§ Exercise text:
__________________________________________________

9. A computer-readable medium having computer-executable instructions for causing a computer to perform the steps recited in claim 1.

10. A computer-readable medium having computer-executable instructions for causing a computer to perform steps comprising: provide an application programming interface operable to implement a Diffie-Hellman secret agreement to allow a first computer to communicate securely with a second computer over an insecure channel, the application programming interface being operable to allow the first computer to generate the Diffie-Hellman secret agreement upon request from the first computer to perform two required operations supported by the application programming interface by accepting one or more default parameters, the first operation being a get public key operation that gets a public key of the first computer, the second operation being a retrieval operation for retrieving the secret agreement upon supplying a public key of the second computer.

11. The computer-readable medium of claim 10, wherein one or more default parameters can be modified as desired by setting properties of a class that implements the application programming interface.

12. The computer-readable medium of claim 10, wherein the retrieval operation requires that an entire public key of the second computer be supplied.

__________________________________________________

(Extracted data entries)
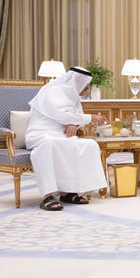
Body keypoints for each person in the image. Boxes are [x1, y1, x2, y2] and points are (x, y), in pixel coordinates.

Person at [25, 66, 108, 211]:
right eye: (86, 84)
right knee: (50, 145)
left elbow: (74, 116)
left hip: (61, 135)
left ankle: (68, 192)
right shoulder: (51, 92)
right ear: (76, 81)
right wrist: (91, 118)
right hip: (41, 133)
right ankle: (47, 196)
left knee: (89, 145)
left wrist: (74, 123)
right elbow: (61, 115)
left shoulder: (74, 97)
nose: (87, 88)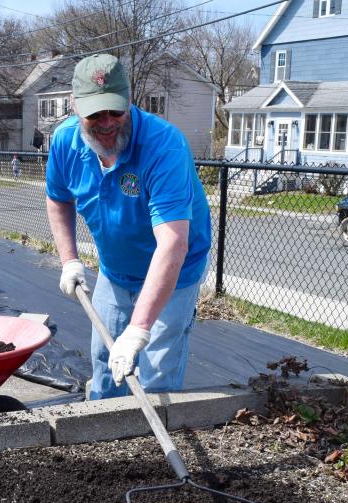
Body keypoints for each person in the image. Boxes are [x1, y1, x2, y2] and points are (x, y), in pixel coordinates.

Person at [45, 54, 211, 400]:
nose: (106, 123)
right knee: (105, 361)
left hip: (174, 275)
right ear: (75, 106)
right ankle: (102, 443)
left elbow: (173, 244)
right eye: (95, 114)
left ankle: (150, 447)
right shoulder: (65, 143)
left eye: (115, 111)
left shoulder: (163, 146)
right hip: (115, 272)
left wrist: (139, 329)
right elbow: (59, 198)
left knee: (154, 375)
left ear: (130, 99)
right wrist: (69, 259)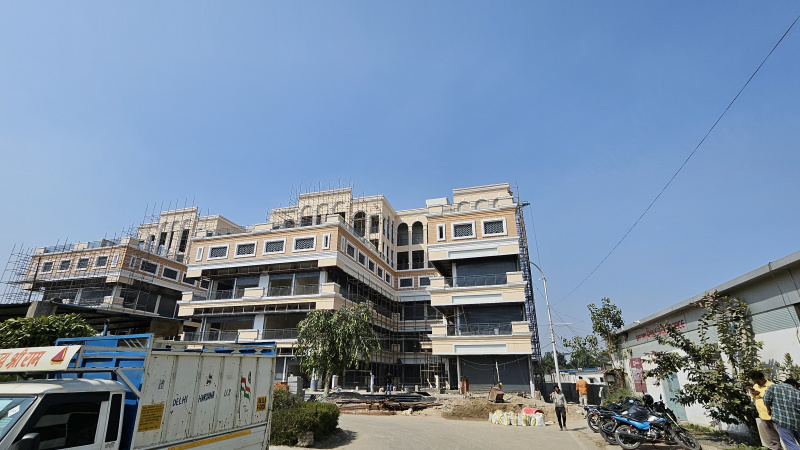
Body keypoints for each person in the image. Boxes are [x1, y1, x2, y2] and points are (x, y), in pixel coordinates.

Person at [748, 371, 781, 450]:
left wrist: (759, 394)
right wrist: (753, 393)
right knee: (771, 435)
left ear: (762, 378)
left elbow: (774, 398)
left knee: (781, 433)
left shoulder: (771, 386)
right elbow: (753, 398)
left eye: (758, 381)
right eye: (755, 382)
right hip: (762, 414)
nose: (757, 383)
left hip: (773, 414)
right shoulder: (756, 386)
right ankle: (775, 448)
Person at [764, 379, 800, 450]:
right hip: (797, 422)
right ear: (795, 386)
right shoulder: (798, 393)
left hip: (782, 422)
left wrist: (768, 409)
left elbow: (766, 400)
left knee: (790, 443)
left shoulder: (773, 387)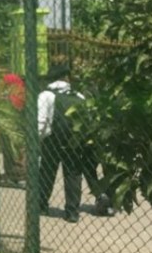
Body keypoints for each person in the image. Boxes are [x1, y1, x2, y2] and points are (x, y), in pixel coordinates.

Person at [37, 62, 114, 222]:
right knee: (73, 175)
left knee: (47, 172)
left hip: (53, 141)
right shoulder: (79, 96)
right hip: (74, 141)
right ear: (66, 77)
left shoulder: (46, 95)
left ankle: (41, 205)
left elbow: (41, 122)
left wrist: (38, 139)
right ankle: (72, 212)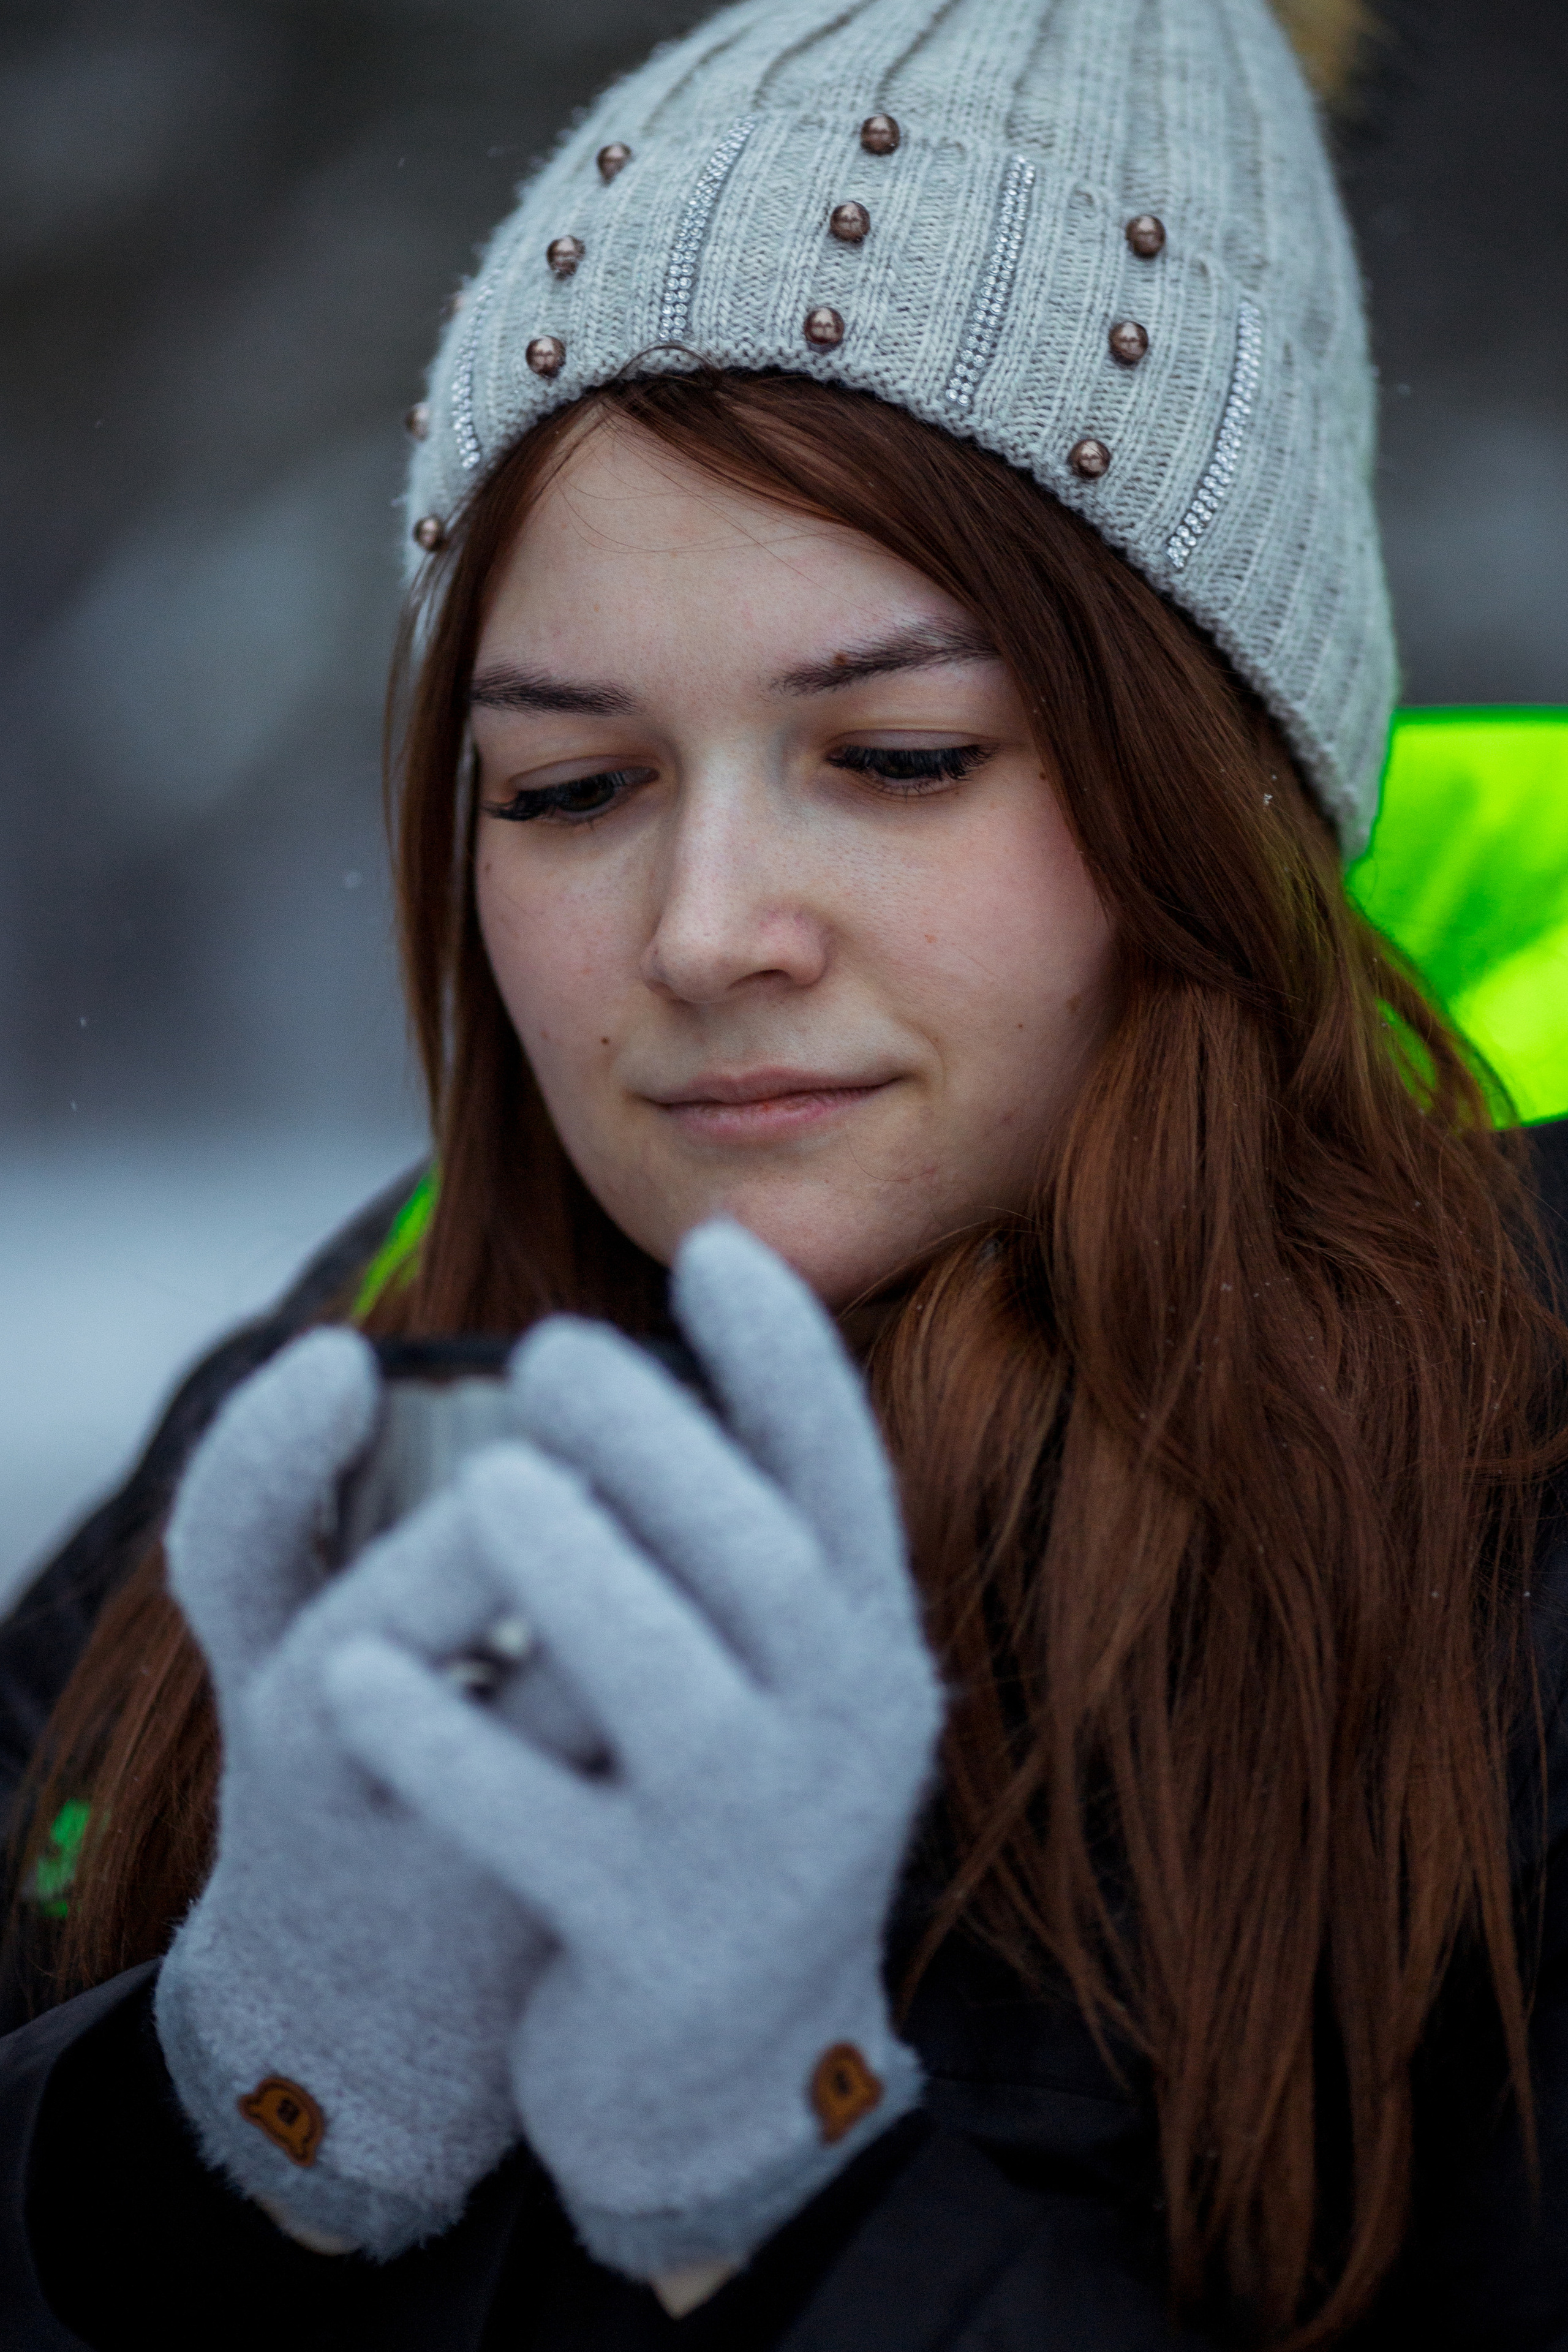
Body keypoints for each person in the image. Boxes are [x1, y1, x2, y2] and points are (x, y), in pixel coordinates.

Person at [3, 1, 1567, 2345]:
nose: (706, 931)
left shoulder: (1510, 1493)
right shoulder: (323, 1427)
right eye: (571, 790)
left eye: (902, 755)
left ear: (1221, 787)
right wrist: (221, 2127)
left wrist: (794, 2187)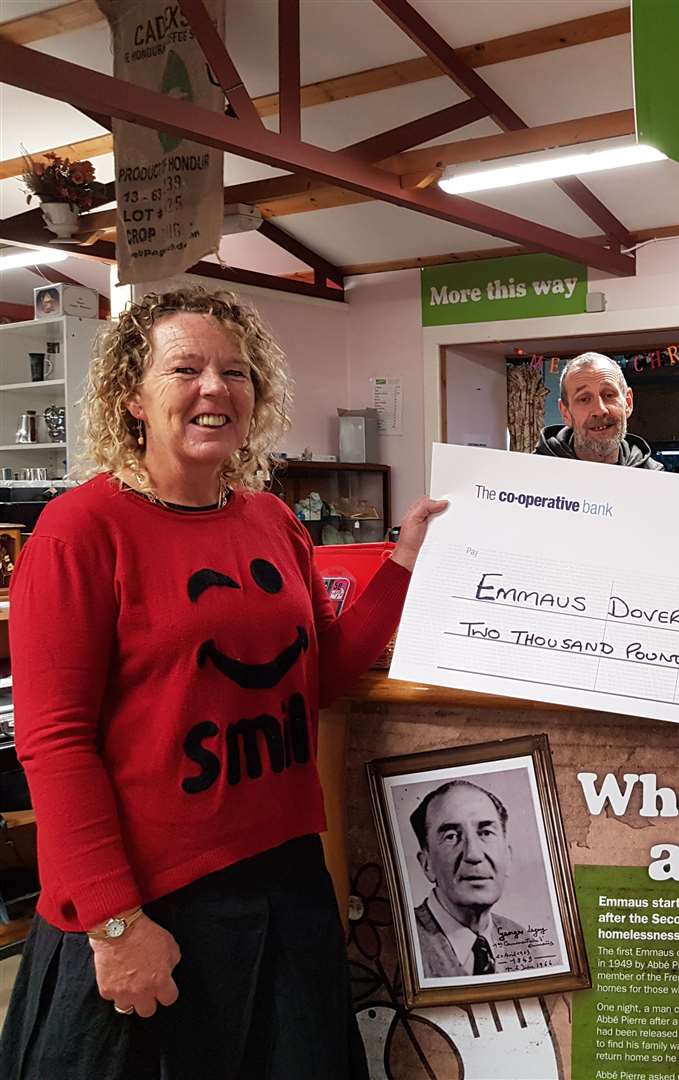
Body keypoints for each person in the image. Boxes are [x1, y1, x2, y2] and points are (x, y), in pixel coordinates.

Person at [0, 287, 448, 1079]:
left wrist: (404, 560)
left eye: (236, 372)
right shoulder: (80, 530)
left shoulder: (273, 521)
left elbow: (316, 678)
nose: (216, 388)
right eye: (187, 369)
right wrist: (113, 924)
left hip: (284, 880)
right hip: (151, 900)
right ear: (133, 397)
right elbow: (55, 742)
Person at [408, 780, 527, 978]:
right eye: (452, 836)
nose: (473, 854)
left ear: (507, 856)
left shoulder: (525, 943)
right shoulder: (403, 943)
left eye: (486, 833)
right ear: (426, 864)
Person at [534, 352, 662, 469]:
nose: (600, 410)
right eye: (584, 399)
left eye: (609, 395)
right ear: (565, 413)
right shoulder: (531, 475)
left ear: (628, 402)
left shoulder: (657, 480)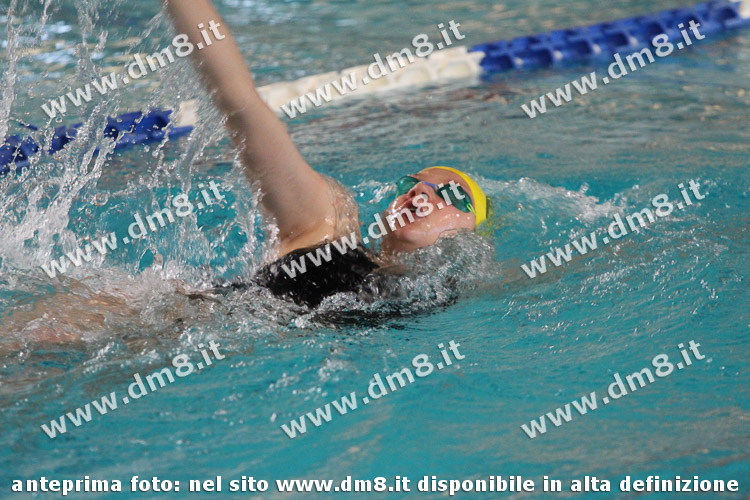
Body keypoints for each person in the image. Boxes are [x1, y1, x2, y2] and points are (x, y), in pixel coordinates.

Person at [164, 0, 491, 307]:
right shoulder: (326, 223)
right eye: (410, 183)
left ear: (474, 235)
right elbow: (239, 102)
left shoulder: (448, 300)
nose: (419, 191)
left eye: (451, 194)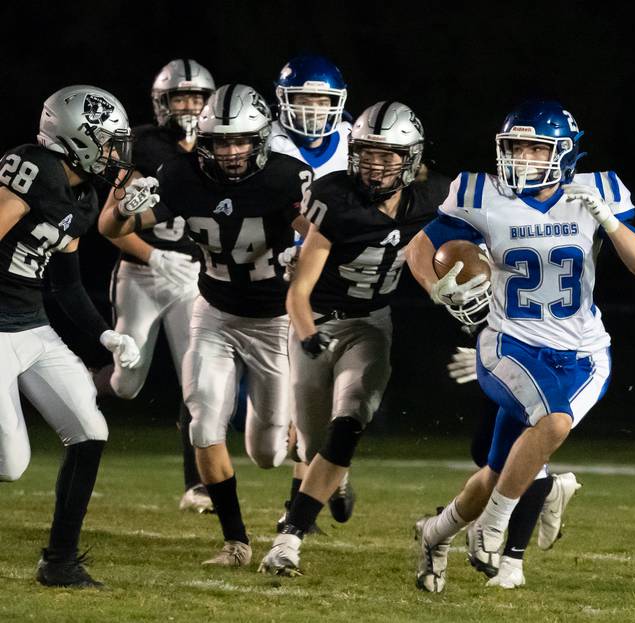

__________________________________________________

§ Work instruction 1: Extract the passage from the patent claims starting with "10. A computer-readable" and going on through "the second computer.".
§ Work instruction 2: According to the patent claims, what does the get public key operation obtain?

§ Exercise output 1:
10. A computer-readable medium having computer-executable instructions for causing a computer to perform steps comprising: provide an application programming interface operable to implement a Diffie-Hellman secret agreement to allow a first computer to communicate securely with a second computer over an insecure channel, the application programming interface being operable to allow the first computer to generate the Diffie-Hellman secret agreement upon request from the first computer to perform two required operations supported by the application programming interface by accepting one or more default parameters, the first operation being a get public key operation that gets a public key of the first computer, the second operation being a retrieval operation for retrieving the secret agreement upon supplying a public key of the second computer.

§ Exercise output 2: It gets a public key of the first computer.